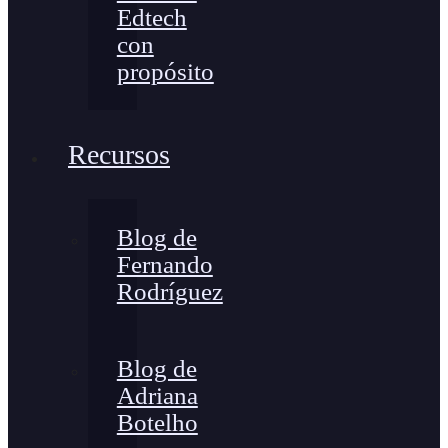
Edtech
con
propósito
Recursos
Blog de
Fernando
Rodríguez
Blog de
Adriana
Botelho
§ §
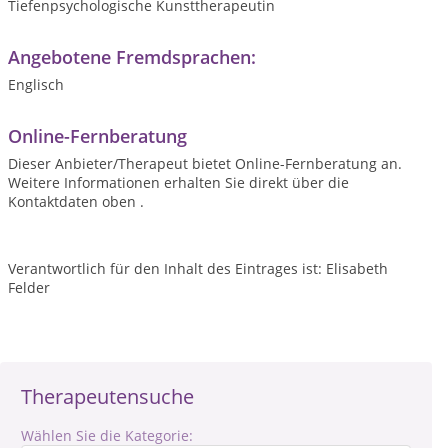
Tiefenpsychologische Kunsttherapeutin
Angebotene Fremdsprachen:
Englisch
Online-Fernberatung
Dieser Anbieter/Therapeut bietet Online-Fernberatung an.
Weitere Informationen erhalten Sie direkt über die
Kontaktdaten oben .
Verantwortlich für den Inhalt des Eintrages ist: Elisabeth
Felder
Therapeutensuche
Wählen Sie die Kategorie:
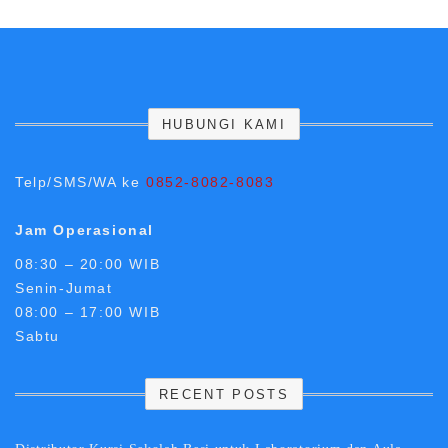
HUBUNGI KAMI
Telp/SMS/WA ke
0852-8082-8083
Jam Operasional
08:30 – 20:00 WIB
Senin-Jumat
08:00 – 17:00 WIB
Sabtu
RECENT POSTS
§ §
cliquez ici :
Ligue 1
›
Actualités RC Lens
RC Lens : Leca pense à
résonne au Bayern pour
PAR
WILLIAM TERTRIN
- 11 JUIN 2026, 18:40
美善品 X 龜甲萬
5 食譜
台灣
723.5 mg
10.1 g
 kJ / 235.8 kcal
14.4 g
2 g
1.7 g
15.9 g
§ §
§ Requirement
Write down exactly what the lines above say, from the line holding "Dieser Anbieter/Therapeut bietet" through the line holding "RECENT POSTS", and nothing more. Do not copy the pictures.

§ Reply to the task
Dieser Anbieter/Therapeut bietet Online-Fernberatung an.
Weitere Informationen erhalten Sie direkt über die
Kontaktdaten oben .
Verantwortlich für den Inhalt des Eintrages ist: Elisabeth
Felder
Therapeutensuche
Wählen Sie die Kategorie:
HUBUNGI KAMI
Telp/SMS/WA ke
0852-8082-8083
Jam Operasional
08:30 – 20:00 WIB
Senin-Jumat
08:00 – 17:00 WIB
Sabtu
RECENT POSTS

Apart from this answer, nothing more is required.